Aprendemos desde cedo, que somos livres, temos o direito de ir e vir. Mas será que somos verdadeiramente livres? Para Jean Jacques Rousseau, “O homem nasceu livre e por toda a parte vive acorrentado”. Como isso é possível? Muitas pessoas não percebem, mas fazemos parte de um sistema, onde diariamente, o ser humano busca, a todo custo dominar os outros - e isso é claro -, em prol dos seus próprios interesses.
Na corrida, para ultrapassar a linha de chegada, muitas pessoas não medem esforços para passar por cima do outro. Os relacionamentos saudáveis dão lugar aos relacionamentos por conveniência. As pessoas estão se tornando cada vez mais individualistas, respeitando cada vez menos, o limite do outro.
Em ano de eleições municipais, a palavra de ordem sem dúvida, deveria ser ‘LIMITE’. Claro que essa não é uma palavra que agrada muito, pois quando a ouvimos, logo nasce em nós, um sentimento de moderação e impedimento. E, na verdade, é isso mesmo. Ao falarmos de limite, estamos falando de uma linha imaginária que não convém ultrapassar, de regras que precisam ser respeitadas.
Sabemos que o respeito ao próximo é uma tarefa difícil, até porque, conviver com as diferenças e com as escolhas de cada um exige, de nós, muita paciência. Cada ser humano têm suas particularidades, tem uma maneira de ser e de agir totalmente diferenciada. Por isso, precisamos viver em sociedade, respeitando as particularidades de cada um e, isso só será possível, a partir do momento em que aceitamos o outro. Respeitar é de certa forma, compreender, ter empatia, mas não necessariamente concordar.

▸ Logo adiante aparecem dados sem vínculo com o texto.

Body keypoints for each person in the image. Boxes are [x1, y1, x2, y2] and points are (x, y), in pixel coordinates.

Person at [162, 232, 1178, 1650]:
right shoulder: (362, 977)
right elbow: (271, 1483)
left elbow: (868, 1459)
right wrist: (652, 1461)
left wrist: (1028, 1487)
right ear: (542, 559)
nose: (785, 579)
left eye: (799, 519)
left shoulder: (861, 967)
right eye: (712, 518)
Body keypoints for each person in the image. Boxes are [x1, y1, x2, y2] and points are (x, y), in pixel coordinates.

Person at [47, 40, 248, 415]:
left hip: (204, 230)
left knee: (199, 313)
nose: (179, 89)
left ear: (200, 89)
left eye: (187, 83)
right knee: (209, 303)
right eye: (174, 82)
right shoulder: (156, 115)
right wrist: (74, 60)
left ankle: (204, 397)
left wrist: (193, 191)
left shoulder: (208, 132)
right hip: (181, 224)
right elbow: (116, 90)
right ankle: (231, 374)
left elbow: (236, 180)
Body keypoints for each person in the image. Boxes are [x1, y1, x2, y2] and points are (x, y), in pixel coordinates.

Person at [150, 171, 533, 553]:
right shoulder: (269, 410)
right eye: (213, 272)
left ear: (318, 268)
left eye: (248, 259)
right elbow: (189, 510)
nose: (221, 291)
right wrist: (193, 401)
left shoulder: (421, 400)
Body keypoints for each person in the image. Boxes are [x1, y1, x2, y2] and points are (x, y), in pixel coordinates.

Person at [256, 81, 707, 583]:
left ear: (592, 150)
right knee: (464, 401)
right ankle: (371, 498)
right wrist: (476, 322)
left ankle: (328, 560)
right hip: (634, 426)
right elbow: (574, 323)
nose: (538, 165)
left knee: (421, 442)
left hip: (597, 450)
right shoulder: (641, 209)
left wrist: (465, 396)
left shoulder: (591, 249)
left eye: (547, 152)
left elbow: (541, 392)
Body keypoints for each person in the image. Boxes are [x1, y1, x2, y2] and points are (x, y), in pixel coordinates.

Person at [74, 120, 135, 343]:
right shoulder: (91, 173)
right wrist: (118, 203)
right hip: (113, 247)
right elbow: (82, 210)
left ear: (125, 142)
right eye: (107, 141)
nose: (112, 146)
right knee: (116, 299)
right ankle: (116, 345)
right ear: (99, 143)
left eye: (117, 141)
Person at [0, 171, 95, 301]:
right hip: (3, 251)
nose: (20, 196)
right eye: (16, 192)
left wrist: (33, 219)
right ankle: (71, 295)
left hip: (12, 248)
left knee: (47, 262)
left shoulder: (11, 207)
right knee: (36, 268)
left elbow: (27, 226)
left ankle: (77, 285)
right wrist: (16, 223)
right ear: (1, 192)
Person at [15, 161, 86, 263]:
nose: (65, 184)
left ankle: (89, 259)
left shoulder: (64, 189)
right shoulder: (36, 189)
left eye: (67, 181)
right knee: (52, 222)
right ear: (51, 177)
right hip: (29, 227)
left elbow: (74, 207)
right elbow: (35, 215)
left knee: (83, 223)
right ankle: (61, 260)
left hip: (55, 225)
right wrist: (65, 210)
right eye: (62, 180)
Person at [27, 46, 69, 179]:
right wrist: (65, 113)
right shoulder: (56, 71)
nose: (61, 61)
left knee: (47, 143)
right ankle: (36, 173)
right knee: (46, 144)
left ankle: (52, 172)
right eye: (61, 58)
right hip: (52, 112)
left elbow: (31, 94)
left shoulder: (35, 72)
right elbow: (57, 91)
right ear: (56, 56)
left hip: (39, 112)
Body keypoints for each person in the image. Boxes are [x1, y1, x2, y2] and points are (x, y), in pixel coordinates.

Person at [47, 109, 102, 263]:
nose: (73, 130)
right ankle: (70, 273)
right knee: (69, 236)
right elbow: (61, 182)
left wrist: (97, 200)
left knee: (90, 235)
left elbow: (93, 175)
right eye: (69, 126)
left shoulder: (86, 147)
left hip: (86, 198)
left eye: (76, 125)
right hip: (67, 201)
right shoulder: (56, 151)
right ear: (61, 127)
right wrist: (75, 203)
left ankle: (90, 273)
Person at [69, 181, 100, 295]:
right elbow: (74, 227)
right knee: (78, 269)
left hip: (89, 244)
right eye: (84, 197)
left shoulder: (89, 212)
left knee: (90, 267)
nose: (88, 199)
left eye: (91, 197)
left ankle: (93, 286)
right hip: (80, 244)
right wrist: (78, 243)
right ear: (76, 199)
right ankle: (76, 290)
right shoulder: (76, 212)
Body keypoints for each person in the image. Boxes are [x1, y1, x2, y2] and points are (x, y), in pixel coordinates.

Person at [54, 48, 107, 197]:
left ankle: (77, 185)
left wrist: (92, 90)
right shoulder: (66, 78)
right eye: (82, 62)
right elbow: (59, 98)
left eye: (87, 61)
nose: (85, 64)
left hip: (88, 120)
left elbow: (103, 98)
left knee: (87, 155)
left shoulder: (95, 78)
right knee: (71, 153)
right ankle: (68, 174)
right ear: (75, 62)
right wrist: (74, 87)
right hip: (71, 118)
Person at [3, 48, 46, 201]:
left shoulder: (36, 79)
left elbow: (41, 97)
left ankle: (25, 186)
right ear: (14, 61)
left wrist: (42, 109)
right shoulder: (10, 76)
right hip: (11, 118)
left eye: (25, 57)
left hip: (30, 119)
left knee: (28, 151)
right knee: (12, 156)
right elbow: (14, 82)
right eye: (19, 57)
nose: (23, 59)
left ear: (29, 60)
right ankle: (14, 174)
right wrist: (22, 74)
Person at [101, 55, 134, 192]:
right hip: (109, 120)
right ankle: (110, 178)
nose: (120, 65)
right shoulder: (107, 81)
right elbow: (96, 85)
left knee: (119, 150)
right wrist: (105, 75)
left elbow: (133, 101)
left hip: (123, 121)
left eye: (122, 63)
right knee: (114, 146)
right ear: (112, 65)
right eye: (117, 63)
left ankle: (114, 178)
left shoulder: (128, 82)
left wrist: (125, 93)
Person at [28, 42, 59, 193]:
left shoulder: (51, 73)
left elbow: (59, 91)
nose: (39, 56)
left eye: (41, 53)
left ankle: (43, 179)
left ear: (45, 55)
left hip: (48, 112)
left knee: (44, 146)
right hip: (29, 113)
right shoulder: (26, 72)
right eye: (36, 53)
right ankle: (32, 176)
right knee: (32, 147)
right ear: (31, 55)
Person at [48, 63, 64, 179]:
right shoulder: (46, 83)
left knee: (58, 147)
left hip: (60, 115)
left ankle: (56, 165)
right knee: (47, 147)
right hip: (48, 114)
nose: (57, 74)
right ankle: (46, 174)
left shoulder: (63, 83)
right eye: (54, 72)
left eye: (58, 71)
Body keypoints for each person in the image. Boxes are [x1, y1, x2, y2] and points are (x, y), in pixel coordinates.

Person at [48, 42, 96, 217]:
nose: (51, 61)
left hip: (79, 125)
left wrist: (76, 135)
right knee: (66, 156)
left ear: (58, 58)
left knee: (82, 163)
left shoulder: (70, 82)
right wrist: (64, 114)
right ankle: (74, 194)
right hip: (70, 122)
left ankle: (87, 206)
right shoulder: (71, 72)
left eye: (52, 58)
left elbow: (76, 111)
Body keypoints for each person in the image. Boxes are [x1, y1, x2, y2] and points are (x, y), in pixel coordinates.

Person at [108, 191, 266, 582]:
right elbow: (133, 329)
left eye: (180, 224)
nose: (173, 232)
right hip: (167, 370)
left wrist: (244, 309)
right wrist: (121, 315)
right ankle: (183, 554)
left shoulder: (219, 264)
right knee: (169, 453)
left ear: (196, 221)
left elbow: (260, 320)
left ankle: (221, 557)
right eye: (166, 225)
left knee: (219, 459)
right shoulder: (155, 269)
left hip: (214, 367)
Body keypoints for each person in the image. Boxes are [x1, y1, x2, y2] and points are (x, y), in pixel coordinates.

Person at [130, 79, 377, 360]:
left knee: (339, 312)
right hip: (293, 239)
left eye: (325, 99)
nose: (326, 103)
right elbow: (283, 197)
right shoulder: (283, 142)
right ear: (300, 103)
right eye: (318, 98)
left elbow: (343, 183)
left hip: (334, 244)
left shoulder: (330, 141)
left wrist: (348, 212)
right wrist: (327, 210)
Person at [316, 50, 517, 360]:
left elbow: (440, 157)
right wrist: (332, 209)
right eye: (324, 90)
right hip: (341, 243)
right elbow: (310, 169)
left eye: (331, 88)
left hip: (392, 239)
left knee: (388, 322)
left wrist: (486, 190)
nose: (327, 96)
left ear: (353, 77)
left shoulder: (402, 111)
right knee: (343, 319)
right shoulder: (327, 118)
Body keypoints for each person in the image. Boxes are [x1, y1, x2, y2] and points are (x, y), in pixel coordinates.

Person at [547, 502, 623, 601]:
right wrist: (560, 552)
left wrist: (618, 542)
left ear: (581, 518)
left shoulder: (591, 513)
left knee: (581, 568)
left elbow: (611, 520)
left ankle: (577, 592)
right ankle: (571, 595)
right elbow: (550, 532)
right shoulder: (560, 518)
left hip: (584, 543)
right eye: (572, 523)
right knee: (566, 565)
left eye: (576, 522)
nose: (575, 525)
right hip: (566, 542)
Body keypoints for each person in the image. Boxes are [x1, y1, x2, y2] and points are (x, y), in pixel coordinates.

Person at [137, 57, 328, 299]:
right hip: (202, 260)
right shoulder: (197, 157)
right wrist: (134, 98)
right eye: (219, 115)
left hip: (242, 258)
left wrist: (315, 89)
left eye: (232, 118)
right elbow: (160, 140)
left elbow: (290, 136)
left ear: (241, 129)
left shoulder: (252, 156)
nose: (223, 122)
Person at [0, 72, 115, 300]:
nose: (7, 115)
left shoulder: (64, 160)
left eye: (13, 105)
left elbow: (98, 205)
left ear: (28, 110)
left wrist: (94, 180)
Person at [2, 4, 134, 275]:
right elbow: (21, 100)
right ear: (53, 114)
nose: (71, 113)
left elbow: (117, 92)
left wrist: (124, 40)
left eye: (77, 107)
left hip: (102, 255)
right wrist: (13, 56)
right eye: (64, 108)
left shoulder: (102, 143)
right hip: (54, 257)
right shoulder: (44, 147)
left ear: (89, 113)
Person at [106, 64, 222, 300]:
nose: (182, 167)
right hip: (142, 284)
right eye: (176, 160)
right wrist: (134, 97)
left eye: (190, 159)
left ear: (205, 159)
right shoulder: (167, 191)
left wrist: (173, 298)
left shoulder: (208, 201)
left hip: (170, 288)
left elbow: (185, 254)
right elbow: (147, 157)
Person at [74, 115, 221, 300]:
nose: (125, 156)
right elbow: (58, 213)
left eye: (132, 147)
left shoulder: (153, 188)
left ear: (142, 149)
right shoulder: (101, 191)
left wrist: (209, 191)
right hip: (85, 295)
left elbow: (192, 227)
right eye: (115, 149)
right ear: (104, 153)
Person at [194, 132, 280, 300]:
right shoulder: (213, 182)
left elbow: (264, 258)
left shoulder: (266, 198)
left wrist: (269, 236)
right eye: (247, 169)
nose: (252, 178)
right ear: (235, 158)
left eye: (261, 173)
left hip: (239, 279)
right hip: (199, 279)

É importante que tenhamos a preocupação em respeitar limites. Quando conseguimos tal proeza, demonstramos a nossa evolução em matéria de humanismo. Assim, damos início a um processo grandioso de autodisciplina, de compreensão e de respeito ao próximo. Ao aprendermos a respeitar o espaço do outro, fazemos com que o nosso espaço também seja respeitado. Isso é válido tanto no âmbito pessoal, quanto no profissional.
É incrível como alguns seres humanos têm a capacidade de invadir a vida do outro, sem nenhum pudor. Fazem isso com a maior facilidade, como se fossem possuidores da patente da vida alheia. É importante aprender que as decisões e escolhas alheias não nos diz respeito.